Thursday, June 29, 2006

Haskell Suggest

Often a more experienced Haskell user can point out some clever trick in some Haskell code that a beginner may not know about, for example:

  • concat (map f x)
  • map g (map f x)
  • putStr . (++) "\n"


Often this is because the new user is unfamiliar with the existance of a particular function, of course they can Hoogle it, if they thought it might exist, but often it never occurs to them.

The solution is Haskell Suggest, have a tool that automatically spots and suggests these things. I think the best implementation would be using Yhc Core for a couple of reasons, its relatively unmodified (no advanced transformations like inlining), has source positions and is simple.

Sounds like a good idea to go and implement.... Credits to dons for discussing this on Haskell IRC.

Wednesday, June 21, 2006

Hoogle improvements

I have been making some improvements to Hoogle - nothing to do with the actual searching engine, but lots of tweaks to the page layout. Its now less cluttered, and has less pointless pages, and has a good link to a Firefox plugin. I have also moved all the documentation into the wiki, so hopefully other people will be able to contribute.

════════

About this task. From the Haskell blog text above, list every code expression given as an example of something a more experienced user could improve.

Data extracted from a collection
════════

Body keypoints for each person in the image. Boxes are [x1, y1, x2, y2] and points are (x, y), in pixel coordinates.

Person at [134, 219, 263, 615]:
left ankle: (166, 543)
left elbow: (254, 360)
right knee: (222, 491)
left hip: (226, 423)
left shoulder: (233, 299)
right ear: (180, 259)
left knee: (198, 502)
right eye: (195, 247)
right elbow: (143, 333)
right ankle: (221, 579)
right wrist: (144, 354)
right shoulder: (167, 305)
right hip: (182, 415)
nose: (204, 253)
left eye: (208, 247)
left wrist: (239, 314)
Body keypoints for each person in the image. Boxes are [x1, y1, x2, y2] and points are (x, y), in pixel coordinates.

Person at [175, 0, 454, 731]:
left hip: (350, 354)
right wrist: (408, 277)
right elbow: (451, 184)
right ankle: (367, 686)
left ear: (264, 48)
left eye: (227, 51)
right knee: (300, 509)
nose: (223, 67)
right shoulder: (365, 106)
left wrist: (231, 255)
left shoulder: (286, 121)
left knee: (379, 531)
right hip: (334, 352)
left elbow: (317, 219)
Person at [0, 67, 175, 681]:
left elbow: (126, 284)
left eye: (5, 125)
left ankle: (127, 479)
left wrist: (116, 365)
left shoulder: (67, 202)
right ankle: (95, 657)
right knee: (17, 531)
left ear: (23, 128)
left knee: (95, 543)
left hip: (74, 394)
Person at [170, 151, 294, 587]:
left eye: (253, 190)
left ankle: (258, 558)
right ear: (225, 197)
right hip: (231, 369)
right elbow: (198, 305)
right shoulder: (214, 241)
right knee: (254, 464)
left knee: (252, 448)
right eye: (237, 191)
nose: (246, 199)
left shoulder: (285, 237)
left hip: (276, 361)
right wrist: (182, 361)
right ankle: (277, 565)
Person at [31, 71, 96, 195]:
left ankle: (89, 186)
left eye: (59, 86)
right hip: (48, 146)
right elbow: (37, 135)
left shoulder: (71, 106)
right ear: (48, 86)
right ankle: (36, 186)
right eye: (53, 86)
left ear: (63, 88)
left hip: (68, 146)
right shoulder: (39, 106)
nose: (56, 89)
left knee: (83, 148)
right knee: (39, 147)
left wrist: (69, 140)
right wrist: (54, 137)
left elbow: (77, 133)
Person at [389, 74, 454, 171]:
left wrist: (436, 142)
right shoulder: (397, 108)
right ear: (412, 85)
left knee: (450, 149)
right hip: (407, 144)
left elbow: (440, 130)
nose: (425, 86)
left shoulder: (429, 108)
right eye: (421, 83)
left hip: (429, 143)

════════

Reply to the task.
- concat (map f x)
- map g (map f x)
- putStr . (++) "\n"